[EXTRACT]

----------

Every relationship goes through phases. I once heard a (long) married couple sharing: there is no such a thing in a relationship as a bad days or good days, it’s more like bad months and good months…. Not sure I agree with that…. Actually, on second thought, I am sure that I disagree… If you are going for weeks or months in your partnership feeling miserable and unhappy, you are plain not dealing with YOUR stuff.

 

When it comes to couples coaching and helping people “fix their marriages” my advice to follow is simple: (make sure to read till the end):

In my work with couples, we dive deep into underlying patterns (often childhood patterns) that cause disagreement, lack of connections, or repeating fights. My highest intention is to help people heal their story and their life (not just their marriage). After all, if they don’t, chances are, they will bring the same patterns in their new relationships.

 

In addition to tapping, I teach my clients to maintain the deep changes they’ve made during our sessions and form habits that will allow them to FIND peace and KEEP it.

 

Here is the quick rundown of the skills/habits I routinely practice myself and help my clients develop.

 

7 HABITS OF EXTRAORDINARILY HAPPY COUPLES

 

Habit #1: They practice emotional intelligence (aka commitment to non drama)

Commit to resolve conflict as quickly as humanly possible as soon as it appears. I may not be the one who preaches “never go to sleep without resolving things,” but it is my personal intention. Practice oxytocin-inducing activities (oxytocin is one of the most powerful “feel happy” hormones): exercise, hug, tap, pet a pet, play, do things you enjoy often, have sex, ect. Master feeling your feelings, tap with your partner and allow safe space for your partner to express himself.

 

Habit #2: They touch each other often (and have sex regularly)

Latest research shows that It takes 10 touches a day to keep relationships happy, connected, and healthy. How often do you and your partner touch each other during the day? Here Is the list of our favorites: Touch on the shoulder, kiss goodbye, “inappropriate” play in the kitchen, hugs (short and long), massage or Foot rub, ect. If you are physically able, do have sex, it’s good for your health, mood and general wellbeing. If sex with your partner does not feel good, do not sweep it under the rug. Make sure to address it, as it is (most likely) is a sign of a deeper issue.

----------

[WORK TASK 1] Please rewrite the paragraph of the couples coaching text that begins "In my work with couples" more briefly, keeping its main facts.

----------

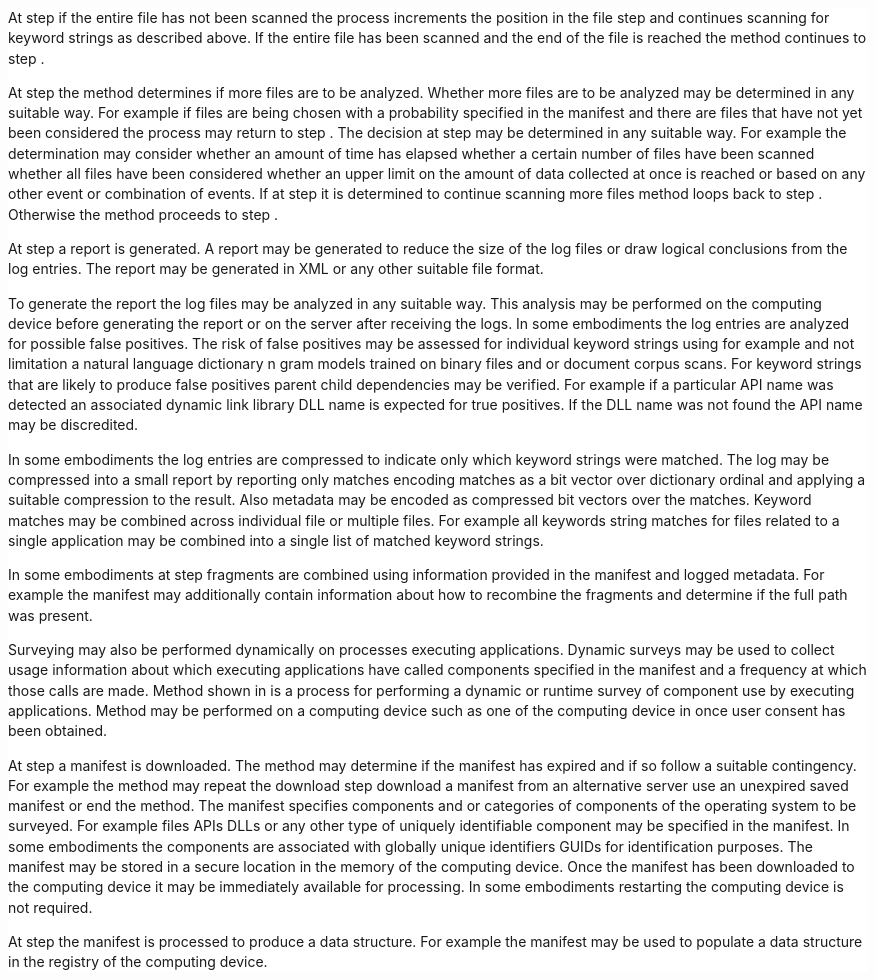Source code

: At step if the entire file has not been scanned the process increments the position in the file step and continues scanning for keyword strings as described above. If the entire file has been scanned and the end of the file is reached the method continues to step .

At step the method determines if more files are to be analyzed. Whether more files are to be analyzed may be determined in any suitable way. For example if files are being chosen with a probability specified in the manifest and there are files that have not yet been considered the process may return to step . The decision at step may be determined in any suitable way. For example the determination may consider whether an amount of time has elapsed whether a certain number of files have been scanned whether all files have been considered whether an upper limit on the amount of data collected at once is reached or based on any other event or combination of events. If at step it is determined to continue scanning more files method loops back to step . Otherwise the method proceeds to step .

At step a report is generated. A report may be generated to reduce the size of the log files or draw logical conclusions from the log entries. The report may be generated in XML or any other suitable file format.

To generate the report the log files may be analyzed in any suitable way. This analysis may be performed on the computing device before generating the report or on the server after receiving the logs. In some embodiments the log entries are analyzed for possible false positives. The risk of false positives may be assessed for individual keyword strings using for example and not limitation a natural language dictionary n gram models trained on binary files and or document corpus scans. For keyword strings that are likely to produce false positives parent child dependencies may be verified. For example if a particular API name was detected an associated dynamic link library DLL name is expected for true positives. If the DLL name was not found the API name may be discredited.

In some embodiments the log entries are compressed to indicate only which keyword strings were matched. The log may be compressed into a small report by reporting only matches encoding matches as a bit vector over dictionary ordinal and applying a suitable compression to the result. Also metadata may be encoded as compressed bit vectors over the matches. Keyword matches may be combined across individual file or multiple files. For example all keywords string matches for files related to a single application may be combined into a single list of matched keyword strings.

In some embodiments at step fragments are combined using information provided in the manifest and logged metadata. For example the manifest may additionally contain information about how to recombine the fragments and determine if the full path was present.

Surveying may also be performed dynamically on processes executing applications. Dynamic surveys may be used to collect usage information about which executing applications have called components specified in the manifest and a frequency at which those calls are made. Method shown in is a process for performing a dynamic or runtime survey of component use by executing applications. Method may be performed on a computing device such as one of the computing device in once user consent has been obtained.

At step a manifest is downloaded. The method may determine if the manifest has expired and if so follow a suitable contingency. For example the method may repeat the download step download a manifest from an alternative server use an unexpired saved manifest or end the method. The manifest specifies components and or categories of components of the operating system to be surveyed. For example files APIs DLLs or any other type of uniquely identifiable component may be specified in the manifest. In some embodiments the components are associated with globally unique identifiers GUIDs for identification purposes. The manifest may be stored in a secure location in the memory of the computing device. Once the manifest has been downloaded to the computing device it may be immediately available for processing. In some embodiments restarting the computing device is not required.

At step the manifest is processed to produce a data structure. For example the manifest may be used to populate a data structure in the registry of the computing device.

----------

[WORK TASK 2] In the listing, change "manifest" to "catalog" in the lines starting at the one containing "Surveying may also" and ending at the end of the listing, and give back only those lines.

[OUTPUT 1] My work with couples explores the underlying patterns, often from childhood, behind disagreement, lack of connection, or repeated fights. The aim is to help people heal their story and their life, not only their marriage, because otherwise they will likely bring the same patterns into new relationships.

[OUTPUT 2]
Surveying may also be performed dynamically on processes executing applications. Dynamic surveys may be used to collect usage information about which executing applications have called components specified in the catalog and a frequency at which those calls are made. Method shown in is a process for performing a dynamic or runtime survey of component use by executing applications. Method may be performed on a computing device such as one of the computing device in once user consent has been obtained.

At step a catalog is downloaded. The method may determine if the catalog has expired and if so follow a suitable contingency. For example the method may repeat the download step download a catalog from an alternative server use an unexpired saved catalog or end the method. The catalog specifies components and or categories of components of the operating system to be surveyed. For example files APIs DLLs or any other type of uniquely identifiable component may be specified in the catalog. In some embodiments the components are associated with globally unique identifiers GUIDs for identification purposes. The catalog may be stored in a secure location in the memory of the computing device. Once the catalog has been downloaded to the computing device it may be immediately available for processing. In some embodiments restarting the computing device is not required.

At step the catalog is processed to produce a data structure. For example the catalog may be used to populate a data structure in the registry of the computing device.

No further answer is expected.